I had never really felt the need to articulate the consequence of the penny, especially since it had been so long since my rucksack had been lined with them. I found myself talking about it with you, for some reason. I had only just met you for the first time a few days before, but we felt content and comfortable enough to talk for hours and hours at Sousou. Even then, you marvelled at how alike we were, often proclaiming that we were separated at birth. I remember your retelling of G. K. Chesterton's short story, What I Found In My Pocket and I can only assume that it inspired me to tell you about the ritual I once practised. I came up with some very vague analysis, suggesting that it was a kind of innocuous test, something to do with the heart. I wanted to see how they would treat something with so little value.

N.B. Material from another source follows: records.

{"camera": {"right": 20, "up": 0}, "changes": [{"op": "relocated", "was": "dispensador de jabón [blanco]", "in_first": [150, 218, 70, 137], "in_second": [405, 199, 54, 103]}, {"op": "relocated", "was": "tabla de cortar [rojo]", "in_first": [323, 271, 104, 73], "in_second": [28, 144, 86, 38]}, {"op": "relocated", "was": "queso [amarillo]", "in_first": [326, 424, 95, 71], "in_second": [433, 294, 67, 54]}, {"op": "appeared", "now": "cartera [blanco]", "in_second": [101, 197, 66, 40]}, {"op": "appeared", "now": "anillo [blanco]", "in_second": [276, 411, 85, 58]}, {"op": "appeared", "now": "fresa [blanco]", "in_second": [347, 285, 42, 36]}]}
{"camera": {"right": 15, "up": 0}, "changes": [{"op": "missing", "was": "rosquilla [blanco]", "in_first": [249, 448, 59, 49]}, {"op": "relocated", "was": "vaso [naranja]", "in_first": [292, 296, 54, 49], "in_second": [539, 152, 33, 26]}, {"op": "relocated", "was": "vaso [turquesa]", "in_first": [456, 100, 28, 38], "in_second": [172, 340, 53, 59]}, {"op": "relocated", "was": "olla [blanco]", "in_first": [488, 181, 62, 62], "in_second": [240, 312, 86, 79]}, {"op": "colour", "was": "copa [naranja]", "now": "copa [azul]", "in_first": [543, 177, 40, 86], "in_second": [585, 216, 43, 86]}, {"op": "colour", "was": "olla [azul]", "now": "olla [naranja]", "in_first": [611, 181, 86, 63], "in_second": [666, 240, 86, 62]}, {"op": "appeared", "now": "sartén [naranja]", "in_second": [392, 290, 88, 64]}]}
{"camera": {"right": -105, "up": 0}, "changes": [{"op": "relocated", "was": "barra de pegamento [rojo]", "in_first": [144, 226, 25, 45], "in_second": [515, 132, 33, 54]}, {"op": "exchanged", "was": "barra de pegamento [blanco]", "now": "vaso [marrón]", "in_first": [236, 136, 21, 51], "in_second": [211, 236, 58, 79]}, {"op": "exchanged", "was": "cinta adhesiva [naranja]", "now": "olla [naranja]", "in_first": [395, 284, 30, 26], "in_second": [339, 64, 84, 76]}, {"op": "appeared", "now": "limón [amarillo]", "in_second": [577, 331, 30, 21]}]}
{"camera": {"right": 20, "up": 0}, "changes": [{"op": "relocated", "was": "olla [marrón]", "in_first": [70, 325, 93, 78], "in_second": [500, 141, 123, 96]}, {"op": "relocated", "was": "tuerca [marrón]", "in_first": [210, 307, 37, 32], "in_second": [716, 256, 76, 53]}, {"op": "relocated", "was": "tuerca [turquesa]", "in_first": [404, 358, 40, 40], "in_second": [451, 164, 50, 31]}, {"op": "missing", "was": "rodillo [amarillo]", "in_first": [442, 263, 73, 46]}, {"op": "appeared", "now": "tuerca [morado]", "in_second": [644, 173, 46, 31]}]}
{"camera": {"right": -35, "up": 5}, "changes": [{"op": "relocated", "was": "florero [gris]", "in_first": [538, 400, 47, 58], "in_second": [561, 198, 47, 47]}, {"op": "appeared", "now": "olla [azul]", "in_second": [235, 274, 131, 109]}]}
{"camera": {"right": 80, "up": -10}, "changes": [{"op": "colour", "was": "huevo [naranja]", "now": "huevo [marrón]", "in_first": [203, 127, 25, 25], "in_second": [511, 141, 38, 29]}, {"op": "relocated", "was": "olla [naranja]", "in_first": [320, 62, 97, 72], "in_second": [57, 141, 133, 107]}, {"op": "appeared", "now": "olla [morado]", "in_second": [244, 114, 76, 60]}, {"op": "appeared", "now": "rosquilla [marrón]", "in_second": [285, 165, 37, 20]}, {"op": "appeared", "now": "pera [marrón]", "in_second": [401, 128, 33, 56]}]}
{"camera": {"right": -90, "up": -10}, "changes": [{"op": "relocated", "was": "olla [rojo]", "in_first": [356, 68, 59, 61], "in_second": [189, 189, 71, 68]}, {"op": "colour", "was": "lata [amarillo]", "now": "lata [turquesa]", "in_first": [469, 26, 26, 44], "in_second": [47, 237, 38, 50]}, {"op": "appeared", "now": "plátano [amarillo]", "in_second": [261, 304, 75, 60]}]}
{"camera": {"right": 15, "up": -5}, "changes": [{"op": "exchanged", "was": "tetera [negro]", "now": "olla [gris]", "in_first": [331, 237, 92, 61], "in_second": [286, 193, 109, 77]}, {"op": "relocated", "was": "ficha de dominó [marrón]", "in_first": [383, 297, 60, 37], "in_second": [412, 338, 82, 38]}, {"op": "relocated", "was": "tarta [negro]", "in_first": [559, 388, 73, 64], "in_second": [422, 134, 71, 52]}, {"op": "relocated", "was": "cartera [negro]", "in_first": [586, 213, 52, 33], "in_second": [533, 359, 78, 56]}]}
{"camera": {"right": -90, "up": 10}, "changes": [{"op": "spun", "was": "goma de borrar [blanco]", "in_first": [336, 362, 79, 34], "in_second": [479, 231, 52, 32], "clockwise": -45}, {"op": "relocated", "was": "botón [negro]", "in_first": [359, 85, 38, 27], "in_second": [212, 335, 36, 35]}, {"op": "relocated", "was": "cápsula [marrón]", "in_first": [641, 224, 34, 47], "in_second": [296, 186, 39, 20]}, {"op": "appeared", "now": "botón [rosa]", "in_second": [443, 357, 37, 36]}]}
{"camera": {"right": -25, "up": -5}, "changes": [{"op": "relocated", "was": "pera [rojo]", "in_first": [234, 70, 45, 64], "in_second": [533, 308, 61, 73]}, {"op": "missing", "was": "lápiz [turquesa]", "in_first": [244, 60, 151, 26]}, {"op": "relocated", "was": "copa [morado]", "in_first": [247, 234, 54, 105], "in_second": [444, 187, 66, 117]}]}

Months later, we met upstairs at Bimbo's and you proudly boasted that you had a present for me. It was a book wrapped in crinkled and faded Florentia paper, allegedly found in an abandoned cupboard. I was thrilled to find it was an alarmingly new-looking copy of Anthony Thornton's Libertines book that you allegedly found in an op shop. More poignantly, you had attached a 10p coin to the back cover with masking tape. We never really spoke about what it all meant, in fact it was probably the first time that we had ever stopped talking for more than a few moments. I suppose when I think about it now, it was the first time that I ever felt like I was on the back foot. Where I had assumed that I was always in the position of the sincere and vulnerable, I was being asked if I was for real.

As it stands, I'm unsure whether I'd ever want to voluntarily hand over trust like a worthless penny. I once thought I was impervious to harm, after the damage sustained from the important one. I imagined I had perfected an almost undetectable level of detachment and that's the reason why I stopped myself from practising this ritual. I never trusted you with a penny, as such, but I made the mistake of handing over more trust than I ever would have consciously permitted. If only I had been smarter, if only I had been more stealthy, if only I had been more sensible, I would have known. I would have known not to bother.

Monday, July 9, 2012

The Hypocritical Headband

Missy Laur and I would often preface advice with the expression, "please excuse the hypocritical headband". It was a reference to the large 1960s headbands I used to wear. Like the headband, the hypocrisy of the scenario was so dramatic that it could never be avoided and instead of being sensible and attempting to take our own advice, we would use the hypocritical headband as a mechanism to deliver lectures, guidance and comfort.

We wore the headband in good faith, we did. We were deathly aware of our mutual propensity to obsess, in spite of our reassurances that there would come a time when we wouldn't. She told me repeatedly that things would get better and after a very long time, they actually did. I would reassure others too, sitting across from dear friends at Sousou. I would tell them that no matter how painful it is now, everything will eventually numb out in time.

Those reassurances now seem so wildly insincere, so desperately hypocritical. I can't believe I ever forgot how painful it could be, but then I find it hard to believe I ever managed to endure it all before. I know on some fundamental level that it will be their words, the words of Missy Laur and Louise Sucre that will ultimately cure me. I have no idea what words could make for any immediate cure but I will try and listen. I will try and get better.